Out of the box the machines came with a version of IPMI that didn't work for us so we had to update the IMPI firmware using the yafukcs utility.
The standard approach is to perform this via USB key but due to the number of nodes this is not practical. Therefore I created a freedos image containing the required firmware and configuration files that can be PXE booted to the nodes in one go.
This process saves around 4 days of manual labour. We still have to manually gather the MAC addresses of the new IPMI interfaces and add them to DHCP, but there are ways we can speed this process up using FDB in the switches.
Once we have our bootable image we add the required firmware update files
autoexec.bat
@echo off set PATH=.;\;\LOCALE
echo Using US-English keyboard with US-English codepage [437]
ipmicfg.exe -m
1.bat
2.bat
fdapm coldboot
1.bat
yafukcs.exe -full X8DTT_~1.IMA
Although it was quicker to update only the required modules using the -auto option we had better success with re-updating all the modules using the -full option.
2.bat
ipmicfg.exe -m
ipmicfg.exe -dhcp on
ipmicfg.exe -dhcp
ipmicfg.exe -r
Once we run the update we configure IPMI with ipmicfg.exe to DHCP and very importantly perform a BMC cold reset. Then we add the image to the PXE config on our boot server (puppet in this case)

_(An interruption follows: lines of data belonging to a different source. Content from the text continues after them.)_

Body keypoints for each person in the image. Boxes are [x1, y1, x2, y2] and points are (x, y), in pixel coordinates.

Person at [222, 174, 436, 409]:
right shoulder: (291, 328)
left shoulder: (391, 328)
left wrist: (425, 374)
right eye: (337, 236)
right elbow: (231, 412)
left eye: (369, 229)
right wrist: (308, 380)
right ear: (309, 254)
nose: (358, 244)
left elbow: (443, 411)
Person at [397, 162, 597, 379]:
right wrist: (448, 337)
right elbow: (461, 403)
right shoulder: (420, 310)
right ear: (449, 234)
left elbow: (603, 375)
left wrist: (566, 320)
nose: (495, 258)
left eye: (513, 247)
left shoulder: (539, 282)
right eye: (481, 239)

The relevant lines in the /var/lib/tftpboot/pxelinux.cfg/
LABEL Supermicro IPMI Firmware Update
KERNEL /sysresccd/isolinux/memdisk
APPEND initrd=/sysresccd/isolinux/floppy.img
And copy the image (floppy.img) to /var/lib/tftpboot/sysresccd/isolinux/
We can now boot into the new image to ensure it works by selecting the new menu option from the PXE boot menu.